If there were any doubt that the zinc supply chain is tightening, it should be dispelled by this year's benchmark smelter treatment charge.
The treatment charge is the fee paid by a miner to a smelter for converting mined concentrates into refined metal and it is probably the best indicator of raw material availability; high during times of surplus and low during times of scarcity.This year's headline fee of $172 per tonne is the lowest in a decade
, a firm swing of the negotiating pendulum in favour of miners and a tangible sign that the much-anticipated concentrates crunch has arrived.
Indeed, miners have used the squeeze on availability to make what might turn out to be a historic change in how these annual benchmark contracts are structured.
Zinc bulls have been waiting a long time for this supply squeeze and they may have to wait a bit longer before it moves from raw materials to refined metal parts of the chain.
But at a mined concentrates level it has very surely arrived.
HEADLINE DOWN, PRICE PARTICIPATION OUT
This year's headline treatment charge of $172 per tonne was confirmed by Belgium's Nyrstar, a zinc miner itself but a much bigger converter of concentrates into refined metal.
It represented a 15 percent decline from last year's benchmark of $203 per tonne and was the lowest outcome since 2006.
The comparison is worth noting because that was the year London Metal Exchange (LME) zinc hit its highest ever level at $4,580 per tonne.

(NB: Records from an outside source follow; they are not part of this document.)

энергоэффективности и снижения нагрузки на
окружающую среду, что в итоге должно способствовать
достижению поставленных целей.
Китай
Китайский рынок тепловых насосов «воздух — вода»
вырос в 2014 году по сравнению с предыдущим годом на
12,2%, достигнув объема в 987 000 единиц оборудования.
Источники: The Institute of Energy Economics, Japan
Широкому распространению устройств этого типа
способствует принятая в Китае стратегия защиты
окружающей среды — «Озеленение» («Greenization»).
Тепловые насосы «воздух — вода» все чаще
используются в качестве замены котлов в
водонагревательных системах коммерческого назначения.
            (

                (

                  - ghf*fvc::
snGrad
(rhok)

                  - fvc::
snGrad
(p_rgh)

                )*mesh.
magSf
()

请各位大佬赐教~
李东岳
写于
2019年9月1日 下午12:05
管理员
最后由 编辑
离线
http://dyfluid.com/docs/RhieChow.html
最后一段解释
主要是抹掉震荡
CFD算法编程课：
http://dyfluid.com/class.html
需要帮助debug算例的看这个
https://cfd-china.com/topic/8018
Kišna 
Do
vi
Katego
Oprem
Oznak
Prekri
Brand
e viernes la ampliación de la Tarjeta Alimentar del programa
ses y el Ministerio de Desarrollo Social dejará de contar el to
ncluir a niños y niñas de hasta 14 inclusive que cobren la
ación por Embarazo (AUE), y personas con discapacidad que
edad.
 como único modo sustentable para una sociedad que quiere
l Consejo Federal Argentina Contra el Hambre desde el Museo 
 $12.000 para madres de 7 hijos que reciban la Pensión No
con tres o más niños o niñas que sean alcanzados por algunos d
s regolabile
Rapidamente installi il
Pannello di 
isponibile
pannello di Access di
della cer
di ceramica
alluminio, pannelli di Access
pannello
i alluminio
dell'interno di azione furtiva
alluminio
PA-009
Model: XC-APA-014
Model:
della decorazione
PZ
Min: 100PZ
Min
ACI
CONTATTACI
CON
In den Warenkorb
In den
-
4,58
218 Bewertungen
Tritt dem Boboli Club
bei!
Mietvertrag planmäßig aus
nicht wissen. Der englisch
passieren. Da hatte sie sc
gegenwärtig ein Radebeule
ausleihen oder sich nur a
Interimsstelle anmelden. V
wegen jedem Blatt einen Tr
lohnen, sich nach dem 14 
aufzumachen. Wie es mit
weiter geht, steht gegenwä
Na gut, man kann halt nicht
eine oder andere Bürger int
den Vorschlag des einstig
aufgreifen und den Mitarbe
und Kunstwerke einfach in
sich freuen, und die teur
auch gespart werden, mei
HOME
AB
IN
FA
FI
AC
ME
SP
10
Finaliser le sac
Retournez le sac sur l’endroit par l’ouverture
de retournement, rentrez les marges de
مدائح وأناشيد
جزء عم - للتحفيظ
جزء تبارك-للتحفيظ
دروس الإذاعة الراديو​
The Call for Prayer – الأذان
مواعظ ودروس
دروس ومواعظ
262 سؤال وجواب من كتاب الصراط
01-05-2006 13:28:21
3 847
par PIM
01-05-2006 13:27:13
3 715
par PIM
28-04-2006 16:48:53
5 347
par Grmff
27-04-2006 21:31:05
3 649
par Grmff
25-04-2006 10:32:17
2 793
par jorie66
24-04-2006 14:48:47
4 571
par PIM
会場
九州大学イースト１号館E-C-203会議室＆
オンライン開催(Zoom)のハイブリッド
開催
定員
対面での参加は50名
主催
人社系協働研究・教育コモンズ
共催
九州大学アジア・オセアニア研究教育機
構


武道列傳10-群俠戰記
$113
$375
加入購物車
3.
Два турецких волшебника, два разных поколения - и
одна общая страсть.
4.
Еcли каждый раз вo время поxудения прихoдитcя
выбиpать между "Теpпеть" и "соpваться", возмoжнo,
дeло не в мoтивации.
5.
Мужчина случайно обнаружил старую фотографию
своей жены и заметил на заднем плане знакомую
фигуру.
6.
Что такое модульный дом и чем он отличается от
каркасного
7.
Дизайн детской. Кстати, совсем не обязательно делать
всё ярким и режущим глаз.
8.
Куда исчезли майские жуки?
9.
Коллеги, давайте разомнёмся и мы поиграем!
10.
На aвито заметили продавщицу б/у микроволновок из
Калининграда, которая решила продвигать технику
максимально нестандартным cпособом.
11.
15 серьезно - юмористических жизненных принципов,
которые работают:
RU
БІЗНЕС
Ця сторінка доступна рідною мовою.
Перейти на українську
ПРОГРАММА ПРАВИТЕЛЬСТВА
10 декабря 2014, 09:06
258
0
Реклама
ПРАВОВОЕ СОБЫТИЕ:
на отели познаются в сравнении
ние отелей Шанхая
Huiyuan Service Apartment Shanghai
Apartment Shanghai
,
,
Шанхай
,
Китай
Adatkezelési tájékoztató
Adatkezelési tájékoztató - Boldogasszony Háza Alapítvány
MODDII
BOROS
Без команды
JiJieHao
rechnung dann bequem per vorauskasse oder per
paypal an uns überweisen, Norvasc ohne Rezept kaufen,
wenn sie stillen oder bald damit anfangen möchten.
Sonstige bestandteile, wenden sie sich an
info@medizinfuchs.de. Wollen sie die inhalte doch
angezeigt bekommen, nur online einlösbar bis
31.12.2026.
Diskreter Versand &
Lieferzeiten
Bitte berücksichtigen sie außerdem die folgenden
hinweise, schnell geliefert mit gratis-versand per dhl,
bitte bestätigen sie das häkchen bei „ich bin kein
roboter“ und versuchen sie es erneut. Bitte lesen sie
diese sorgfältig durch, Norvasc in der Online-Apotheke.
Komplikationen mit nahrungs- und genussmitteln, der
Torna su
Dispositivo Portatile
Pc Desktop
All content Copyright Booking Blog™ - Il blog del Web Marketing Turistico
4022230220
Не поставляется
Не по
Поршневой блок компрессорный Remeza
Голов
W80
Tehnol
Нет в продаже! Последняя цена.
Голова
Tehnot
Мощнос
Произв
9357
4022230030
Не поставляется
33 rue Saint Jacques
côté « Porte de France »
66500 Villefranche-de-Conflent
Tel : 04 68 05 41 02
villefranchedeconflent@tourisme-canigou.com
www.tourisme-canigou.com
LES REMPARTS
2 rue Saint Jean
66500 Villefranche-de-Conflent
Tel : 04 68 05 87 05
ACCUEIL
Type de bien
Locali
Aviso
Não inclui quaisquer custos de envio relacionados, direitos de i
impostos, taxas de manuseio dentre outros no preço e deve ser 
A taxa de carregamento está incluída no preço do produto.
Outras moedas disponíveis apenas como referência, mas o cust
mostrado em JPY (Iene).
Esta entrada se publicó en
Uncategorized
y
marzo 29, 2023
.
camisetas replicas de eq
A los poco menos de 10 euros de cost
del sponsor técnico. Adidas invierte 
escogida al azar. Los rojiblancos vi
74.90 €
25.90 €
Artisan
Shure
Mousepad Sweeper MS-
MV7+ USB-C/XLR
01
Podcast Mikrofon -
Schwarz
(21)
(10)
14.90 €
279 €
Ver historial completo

As well as seeing their revenues reduced this year, smelters have also lost any price participation.
Price participation disappeared from copper concentrate contracts several years ago but it has persisted in the zinc market in the weird and wonderful form of "escalators" and "de-escalators".
These determine how much the treatment charge can change depending on how far the zinc price deviates from a preset "basis" price in the contract.
In 2016, for example, the "basis" price was set at $2,000 with escalators allowing for price participation up to $3,750 and de-escalators down to $1,500.
This year, however, both escalator and de-escalator have been set at zero, a partial victory for those miners seeking the complete elimination of price participation by smelters.
Escalators and de-escalators remain in the benchmark contract, in theory allowing for a resurrection at a future date.
Whether price participation actually returns remains to be seen.
When BHP Billiton dropped price participation from its copper contracts in 2007, it was at the time presented as a temporary market-driven phenomenon.
But within a couple of years everyone else had done the same and price participation was quietly consigned to the copper history books.
METAL STILL FREE
Smelters can probably afford to be sanguine about the zero price participation this year.
As Hilmar Rode, chief executive of Nyrstar, told analysts on the company's first-quarter conference call: "If you go back and you monitor say the last 10 years, you'll see sometimes that works in favour of the mine sometimes in favour of the smelters but over a longer period of time ... it's pretty much a net zero."
More important to a company like Nyrstar is the retention of another strange-sounding component of the annual zinc treatment charge benchmark, namely "free metal".
What this means is that zinc smelters pay for only 85 percent of the metal contained in the concentrate.
This curiosity dates back to a long-lost time when most of the world's zinc smelters were pyrometallurgical and typically could only extract that amount of metal from the concentrate.
Times and technology have changed a lot since then and a company such as Nyrstar can now typically recover around 96-97 percent of the metal, meaning it gets 11-12 percent "free".
Miners would no doubt love to eat into, if not eliminate altogether, this "free metal" allowance but the consensus seems to be that this would be a step too far right now.
The sharp drop in the benchmark treatment charge was widely expected.
This zinc supply crunch has been a long time coming and there have been plenty of false starts for over-eager bulls in recent years.
But, to quote Jonathan Leng, principle zinc analyst at Wood Mackenzie, "the record 6.3 percent fall in global mine supply in 2016 transformed the concentrate market."
Concentrate stocks fell to "minimum working levels" in September of last year and smelters, particularly those in China, are having to cut production.
Nor does Woodmac see much change in the zinc concentrates market any time soon. Its view is that it will remain tight for the next couple of years with treatment charges likely to remain at correspondingly low levels over that period.
What does this mean for the refined zinc price?
So far bulls have been frustrated that mine supply crunch hasn't translated into refined metal crunch.
China's imports of refined zinc remain subdued, while metal is still occasionally appearing on LME warrant at New Orleans, albeit not in the sort of volumes as seen in the past.
Woodmac's Leng, however, believes it's only a matter of time. He expects to see acute tightness later this year with stocks "projected to fall to historically low levels and remain so until 2020."
That will translate into a price high next year "comparable to the 2006 price peak".
Not everyone, it's fair to say, is quite so bullish . There are still a good number of known unknowns at work, not least the state of mine supply in China itself.
But this year's benchmark concentrates terms make it hard to argue against the starting proposition of bulls such as Wood Mackenzie.
The concentrates market is as tight as it's been since 2006.